There are several ways around this. All start with conversations with family and/or friends in deciding who will be a health care proxy. There are health care proxy forms that can be filled out. Also a form known as “five wishes” is also a good place to start. The site it can be found at is aging with dignity. The first two pages act as a health care proxy form as well. The pages on the five wishes allow for more narrative as to what one’s wishes are for end of life care. Once either a healthcare proxy form or the five wishes form are filled out, they do no good if left in a drawer where no one can find them. A copy should be given to your primary care physician. Another copy should be kept in a place where you or your proxy can easily access it (preferably he or she should have his own copy as well). As circumstances arise (for example, if your healthcare proxy dies or decides they can’t/wont potentially act as a health care proxy and you appoint a new one), a new form can replace the old. However your doctor should have the updated forms for your chart.

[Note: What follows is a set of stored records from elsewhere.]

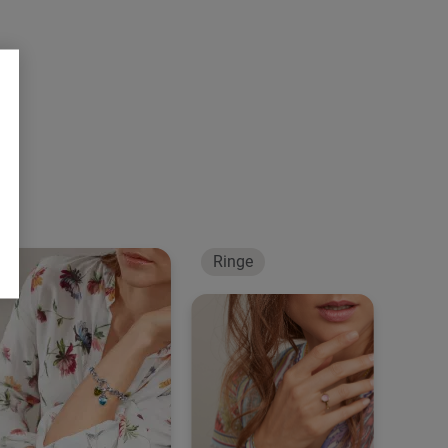
Abgeleitet vom französischen Wort „bouton“ für Knopf, besticht
die beliebte BOUTON Kollektion durch ihre runden und
organischen Formen. Lassen Sie sich von den klassischen
Cabochons und ihren leuchtenden Farben, gepaart mit
Diamanten und Saphiren, verzaubern.
Hersteller-Nummer
E-BOU-Carn-Cl-yg
GTIN
9910688020011
Ringe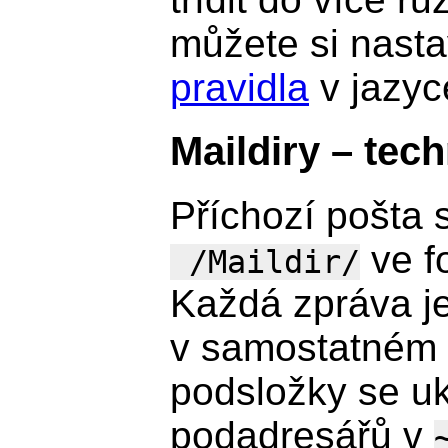
můžete si nasta
pravidla
v jazy
Maildiry – tech
Příchozí pošta 
ve f
/Maildir/
Každá zpráva je
v samostatném 
podsložky se uk
podadresářů v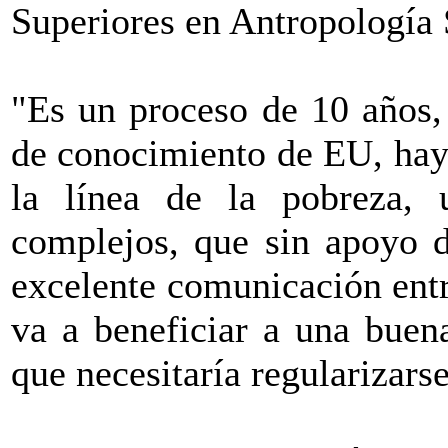
Superiores en Antropología
"Es un proceso de 10 años,
de conocimiento de EU, hay
la línea de la pobreza, 
complejos, que sin apoyo 
excelente comunicación entr
va a beneficiar a una buen
que necesitaría regularizars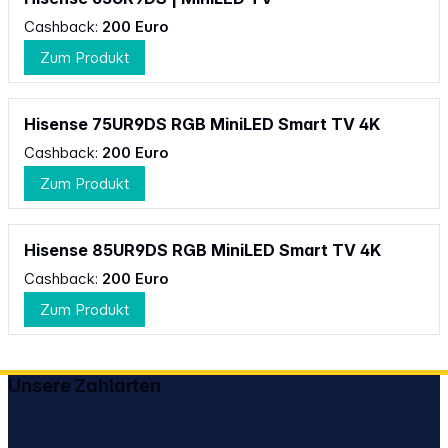
Cashback:
200 Euro
Zum Produkt
Hisense 75UR9DS RGB MiniLED Smart TV 4K
Cashback:
200 Euro
Zum Produkt
Hisense 85UR9DS RGB MiniLED Smart TV 4K
Cashback:
200 Euro
Zum Produkt
Unsere Zahlarten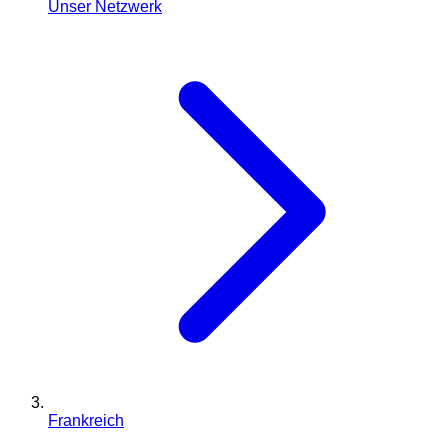
Unser Netzwerk
Frankreich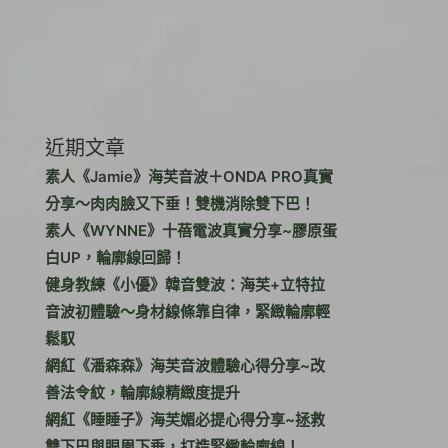
近期文章
素人《Jamie》海芙音波＋ONDA PRO真實
分享～肉肉臉又下垂！雙機消除雙下巴！
素人《WYNNE》十蓓電波真實分享~膠原蛋
白UP，輪廓線回歸！
健身教練《小優》韓音雙波：海芙+立特拉
音波初體驗～身材線條靠自律，緊緻輪廓輕
鬆馭
網紅《潘森森》海芙音波體驗心得分享~改
善法令紋，輪廓線精緻度提升
網紅《睡睡子》海芙媚必提心得分享~拯救
雙下巴與眼周下垂，打造緊緻輪廓線！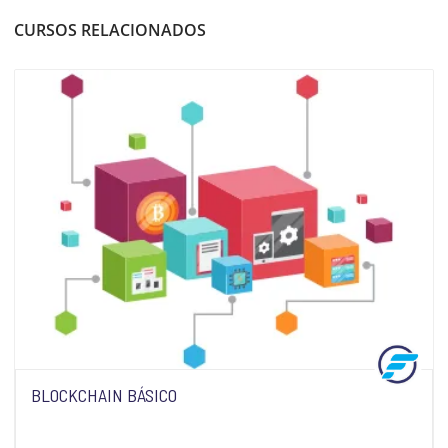
CURSOS RELACIONADOS
BLOCKCHAIN BÁSICO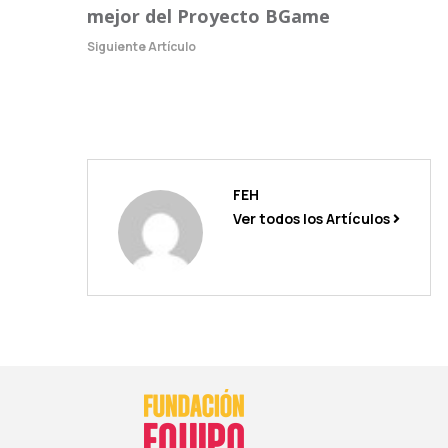
mejor del Proyecto BGame
Siguiente Artículo
FEH
Ver todos los Artículos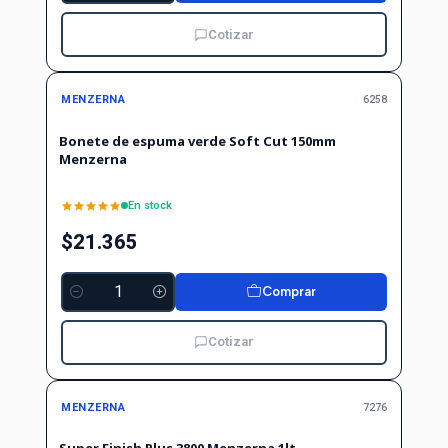
Cotizar
MENZERNA
6258
Bonete de espuma verde Soft Cut 150mm
Menzerna
En stock
$21.365
Comprar
Cantidad
Cotizar
MENZERNA
7276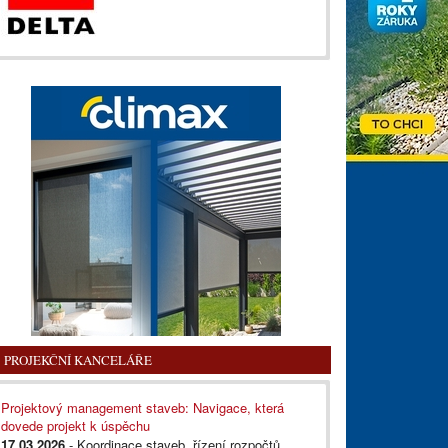
PROJEKČNÍ KANCELÁŘE
Projektový management staveb: Navigace, která
dovede projekt k úspěchu
17.03.2026
- Koordinace staveb, řízení rozpočtů,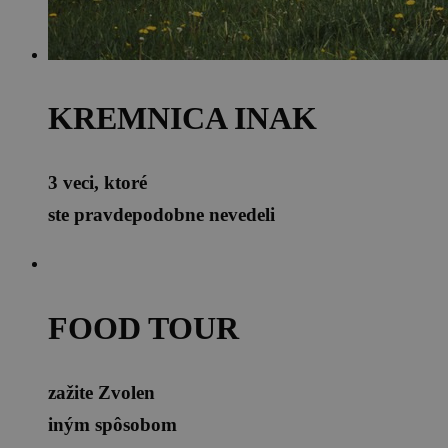
KREMNICA INAK
3 veci, ktoré
ste pravdepodobne nevedeli
FOOD TOUR
zažite Zvolen
iným spôsobom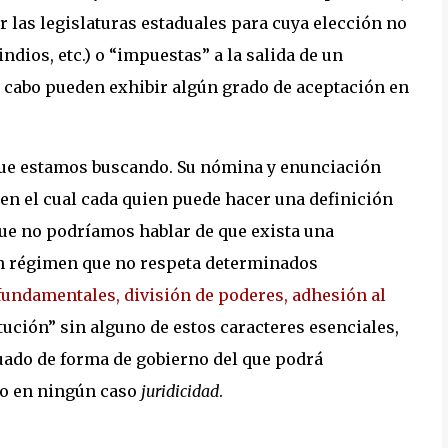
r las legislaturas estaduales para cuya elección no
indios, etc.) o “impuestas” a la salida de un
i al cabo pueden exhibir algún grado de aceptación en
que estamos buscando. Su nómina y enunciación
en el cual cada quien puede hacer una definición
 que no podríamos hablar de que exista una
un régimen que no respeta determinados
fundamentales, división de poderes, adhesión al
ución” sin alguno de estos caracteres esenciales,
uado de forma de gobierno del que podrá
ero en ningún caso
juridicidad
.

At some point someone might decide that based on whatever set of disorders they have, that should their heart stop or that they require CPR for whatever reason that they want to be “DNR” this stands for “Do Not Resuscitate”. This often is a point of confusion when talked about in a hospital setting. This does not mean stopping treatment for cancer, heart disease, lung disease, etc. It simply means that if some’s heart stops or they stop breathing, that CPR or advanced life support measures won’t be started. There is a form such as the which is used to inform EMTs and other responders about your choice should they be called. Hospitals have their own forms that are used for inpatients.

For people with a disorder or set of disorders where one’s life expectancy is a year or less, a MOLST form can be considered. It delineates what life sustaining interventions (eg, feeding tubes, dialysis, etc) will accept.

Lastly a “File of Life form” can be filled out. I referred to this, perhaps a bit indirectly, in my last post. This is a form that can be filled out indicating whether one has a health care proxy, who that person is, where the form can be found. It also lists medical problems, medication lists, doctors’s names and phone numbers. Often they are put on the the refrigerator door so if one is unable to speak, EMTs and other responders can have important, and perhaps even life saving, information without having to search for it. Some forms are also small enough to be placed in a wallet.

Not all of these forms need to be discussed at one visit with your physician. To find them online you can search for the terms of “health care proxy”, MOLST, DNR, “file of life” and add the state you reside in for forms specific for your state.